A trie is a type of tree with some special characteristics, which are:

  • Each node contains a single character, with the root node containing an empty character by convention
  • By starting at the root and traversing parent to children relationships, we can build user-defined words using those characters, and
  • Each node has a boolean property to indicate if it is the end of a word.

Tries are best suited for data sets in which elements have similar prefixes. In this course we focused on tries to represent words in a language, which is the most common use of tries. We used tries for an auto-complete style application.

Trie example: words starting with ‘car’ Trie example: words starting with ‘car’

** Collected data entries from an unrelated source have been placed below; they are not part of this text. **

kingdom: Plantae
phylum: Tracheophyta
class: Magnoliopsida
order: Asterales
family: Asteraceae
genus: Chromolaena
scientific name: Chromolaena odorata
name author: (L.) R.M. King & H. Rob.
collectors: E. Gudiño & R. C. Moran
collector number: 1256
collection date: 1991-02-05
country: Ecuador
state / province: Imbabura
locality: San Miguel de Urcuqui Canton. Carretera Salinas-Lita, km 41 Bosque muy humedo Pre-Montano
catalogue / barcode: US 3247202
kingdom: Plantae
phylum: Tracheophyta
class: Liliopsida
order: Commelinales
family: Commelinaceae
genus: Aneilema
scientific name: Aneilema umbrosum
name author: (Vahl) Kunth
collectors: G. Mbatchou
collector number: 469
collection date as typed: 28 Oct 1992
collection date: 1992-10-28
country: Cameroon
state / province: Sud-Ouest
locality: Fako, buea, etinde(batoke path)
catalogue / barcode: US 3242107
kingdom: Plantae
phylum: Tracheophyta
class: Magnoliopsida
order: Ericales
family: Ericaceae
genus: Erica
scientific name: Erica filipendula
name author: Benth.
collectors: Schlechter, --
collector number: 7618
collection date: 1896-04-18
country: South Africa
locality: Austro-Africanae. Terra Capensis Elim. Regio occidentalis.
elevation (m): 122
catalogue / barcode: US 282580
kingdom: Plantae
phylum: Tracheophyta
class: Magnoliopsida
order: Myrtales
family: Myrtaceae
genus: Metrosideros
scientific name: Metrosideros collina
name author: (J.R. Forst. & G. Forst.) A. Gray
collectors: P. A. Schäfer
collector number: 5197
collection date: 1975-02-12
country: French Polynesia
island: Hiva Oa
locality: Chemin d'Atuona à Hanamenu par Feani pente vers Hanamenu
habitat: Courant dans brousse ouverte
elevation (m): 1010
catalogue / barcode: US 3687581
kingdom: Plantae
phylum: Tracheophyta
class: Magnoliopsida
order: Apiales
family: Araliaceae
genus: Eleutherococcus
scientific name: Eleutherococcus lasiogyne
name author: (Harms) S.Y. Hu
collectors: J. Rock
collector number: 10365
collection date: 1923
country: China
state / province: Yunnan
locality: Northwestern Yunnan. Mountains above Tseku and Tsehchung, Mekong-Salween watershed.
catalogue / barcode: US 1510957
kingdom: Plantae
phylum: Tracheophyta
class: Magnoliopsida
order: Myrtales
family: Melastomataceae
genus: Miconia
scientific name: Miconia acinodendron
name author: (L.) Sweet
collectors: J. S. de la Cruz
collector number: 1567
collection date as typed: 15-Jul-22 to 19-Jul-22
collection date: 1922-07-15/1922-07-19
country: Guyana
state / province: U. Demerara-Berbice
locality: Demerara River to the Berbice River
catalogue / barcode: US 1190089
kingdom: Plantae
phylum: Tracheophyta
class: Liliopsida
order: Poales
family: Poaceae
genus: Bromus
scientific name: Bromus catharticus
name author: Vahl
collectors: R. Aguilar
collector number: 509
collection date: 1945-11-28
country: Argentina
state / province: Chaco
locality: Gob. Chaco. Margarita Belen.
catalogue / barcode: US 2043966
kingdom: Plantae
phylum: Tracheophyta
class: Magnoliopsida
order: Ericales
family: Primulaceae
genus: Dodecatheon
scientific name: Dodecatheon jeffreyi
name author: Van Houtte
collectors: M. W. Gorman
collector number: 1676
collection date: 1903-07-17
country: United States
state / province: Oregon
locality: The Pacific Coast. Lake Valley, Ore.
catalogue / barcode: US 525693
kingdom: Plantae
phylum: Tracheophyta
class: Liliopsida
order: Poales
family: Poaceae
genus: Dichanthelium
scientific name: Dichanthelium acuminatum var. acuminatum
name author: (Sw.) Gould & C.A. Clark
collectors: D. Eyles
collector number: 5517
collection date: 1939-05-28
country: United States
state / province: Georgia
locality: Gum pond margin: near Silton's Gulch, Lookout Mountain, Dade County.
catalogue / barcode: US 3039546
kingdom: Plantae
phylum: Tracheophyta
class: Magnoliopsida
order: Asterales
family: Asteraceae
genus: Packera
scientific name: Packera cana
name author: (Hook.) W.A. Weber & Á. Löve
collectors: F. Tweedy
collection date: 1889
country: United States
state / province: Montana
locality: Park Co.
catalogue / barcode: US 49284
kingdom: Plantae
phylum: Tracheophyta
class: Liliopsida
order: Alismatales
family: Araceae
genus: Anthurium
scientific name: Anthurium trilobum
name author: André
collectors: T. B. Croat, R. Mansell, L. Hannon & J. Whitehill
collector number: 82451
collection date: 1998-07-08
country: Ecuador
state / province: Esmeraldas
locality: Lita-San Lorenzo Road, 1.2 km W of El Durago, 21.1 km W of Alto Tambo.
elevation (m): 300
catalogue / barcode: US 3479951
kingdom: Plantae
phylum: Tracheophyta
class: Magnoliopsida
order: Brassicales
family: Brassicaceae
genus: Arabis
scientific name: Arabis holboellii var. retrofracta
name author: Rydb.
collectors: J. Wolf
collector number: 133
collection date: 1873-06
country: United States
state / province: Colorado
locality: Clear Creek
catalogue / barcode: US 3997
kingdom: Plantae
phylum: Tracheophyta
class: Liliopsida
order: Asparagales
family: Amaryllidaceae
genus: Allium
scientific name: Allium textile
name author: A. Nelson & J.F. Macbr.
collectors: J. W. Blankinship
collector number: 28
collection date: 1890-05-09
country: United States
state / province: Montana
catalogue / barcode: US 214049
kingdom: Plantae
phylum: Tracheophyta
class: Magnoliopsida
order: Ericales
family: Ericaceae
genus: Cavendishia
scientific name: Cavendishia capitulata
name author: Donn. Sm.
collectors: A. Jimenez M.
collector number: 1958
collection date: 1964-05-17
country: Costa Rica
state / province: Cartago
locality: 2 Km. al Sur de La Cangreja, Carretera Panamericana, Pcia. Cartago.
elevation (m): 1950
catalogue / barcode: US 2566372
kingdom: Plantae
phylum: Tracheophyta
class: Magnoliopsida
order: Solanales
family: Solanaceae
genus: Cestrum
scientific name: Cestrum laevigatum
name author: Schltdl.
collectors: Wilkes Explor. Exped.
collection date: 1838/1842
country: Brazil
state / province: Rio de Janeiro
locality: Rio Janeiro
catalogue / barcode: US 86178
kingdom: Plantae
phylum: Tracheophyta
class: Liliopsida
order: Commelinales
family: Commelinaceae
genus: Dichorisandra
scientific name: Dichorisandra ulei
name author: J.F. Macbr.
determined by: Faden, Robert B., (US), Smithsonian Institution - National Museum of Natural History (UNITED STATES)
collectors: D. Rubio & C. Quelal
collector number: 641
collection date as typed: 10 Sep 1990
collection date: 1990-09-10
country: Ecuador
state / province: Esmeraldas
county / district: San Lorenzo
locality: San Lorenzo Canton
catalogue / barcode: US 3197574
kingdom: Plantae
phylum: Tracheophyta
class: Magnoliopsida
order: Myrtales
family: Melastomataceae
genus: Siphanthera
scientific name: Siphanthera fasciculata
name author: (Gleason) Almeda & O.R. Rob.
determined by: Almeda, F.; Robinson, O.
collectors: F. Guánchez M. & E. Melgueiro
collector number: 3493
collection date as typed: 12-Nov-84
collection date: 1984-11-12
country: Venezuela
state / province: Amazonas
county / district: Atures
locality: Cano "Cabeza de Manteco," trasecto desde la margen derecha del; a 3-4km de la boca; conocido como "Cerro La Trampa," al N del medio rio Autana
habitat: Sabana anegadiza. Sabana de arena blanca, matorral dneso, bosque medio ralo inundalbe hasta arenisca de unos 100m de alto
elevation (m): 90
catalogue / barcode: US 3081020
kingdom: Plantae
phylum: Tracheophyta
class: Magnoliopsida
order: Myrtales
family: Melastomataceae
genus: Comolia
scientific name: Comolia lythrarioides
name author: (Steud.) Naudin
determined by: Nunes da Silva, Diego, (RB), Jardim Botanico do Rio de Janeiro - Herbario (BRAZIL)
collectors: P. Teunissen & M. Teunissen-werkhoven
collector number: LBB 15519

Tries are a very efficient way of storing dense hierarchical data, since each node in the trie only stores a single portion of the overall data. They also allow quickly looking up if a particular element or path exists - usually much quicker than looking through a linear list of words.

Binary Trees

A binary tree is a type of tree with some special characteristics, which are:

  • Each node has at most 2 children (nodes can have 0, 1, or 2 children), and
  • unlike general trees, the children in a binary tree are not an unordered set. The children must be ordered such that:
    • all of the descendants in the left tree are less than the parent’s value, and
    • all of the descendants in the right tree are greater than the parent’s value

Binary trees are the ideal structure to use when we have a data set with a well defined ordering. Once we have the data stored in a binary tree, we can also do an inorder traversal, which will access the elements in the tree in sorted order. We will discuss in the next chapter why we might want to choose a binary tree based on its performance.